## Exercise details:
Exactly those lines from the one with "which bested all other candidates." through the end of the listing below must be returned, and nothing else.

***** Source material

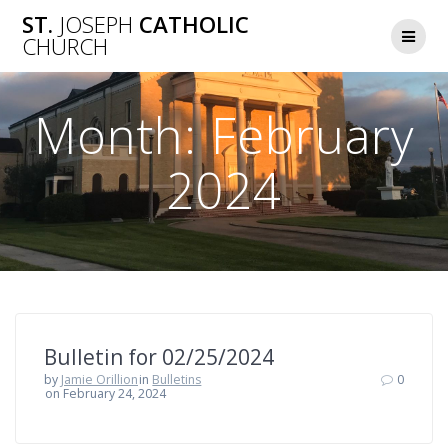
Skip
ST.
JOSEPH
CATHOLIC
to
CHURCH
content
Month:
February
2024
Bulletin for 02/25/2024
by
Jamie Orillion
in
Bulletins
0
on February 24, 2024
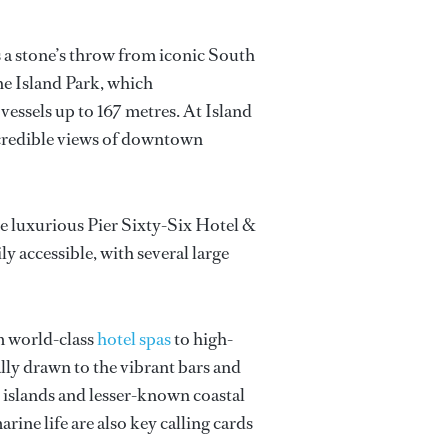
es a stone’s throw from iconic South
e Island Park, which
essels up to 167 metres. At Island
incredible views of downtown
the luxurious Pier Sixty-Six Hotel &
ly accessible, with several large
om world-class
hotel spas
to high-
ally drawn to the vibrant bars and
d islands and lesser-known coastal
rine life are also key calling cards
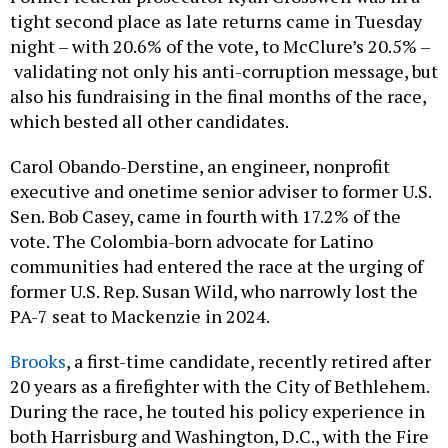
tight second place as late returns came in Tuesday
night – with 20.6% of the vote, to McClure’s 20.5% –
validating not only his anti-corruption message, but
also his fundraising in the final months of the race,
which bested all other candidates.
Carol Obando-Derstine, an engineer, nonprofit
executive and onetime senior adviser to former U.S.
Sen. Bob Casey, came in fourth with 17.2% of the
vote. The Colombia-born advocate for Latino
communities had entered the race at the urging of
former U.S. Rep. Susan Wild, who narrowly lost the
PA-7 seat to Mackenzie in 2024.
Brooks
, a first-time candidate, recently retired after
20 years as a firefighter with the City of Bethlehem.
During the race, he touted his policy experience in
both Harrisburg and Washington, D.C., with the Fire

**********

## Output for this task:
which bested all other candidates.
Carol Obando-Derstine, an engineer, nonprofit
executive and onetime senior adviser to former U.S.
Sen. Bob Casey, came in fourth with 17.2% of the
vote. The Colombia-born advocate for Latino
communities had entered the race at the urging of
former U.S. Rep. Susan Wild, who narrowly lost the
PA-7 seat to Mackenzie in 2024.
Brooks
, a first-time candidate, recently retired after
20 years as a firefighter with the City of Bethlehem.
During the race, he touted his policy experience in
both Harrisburg and Washington, D.C., with the Fire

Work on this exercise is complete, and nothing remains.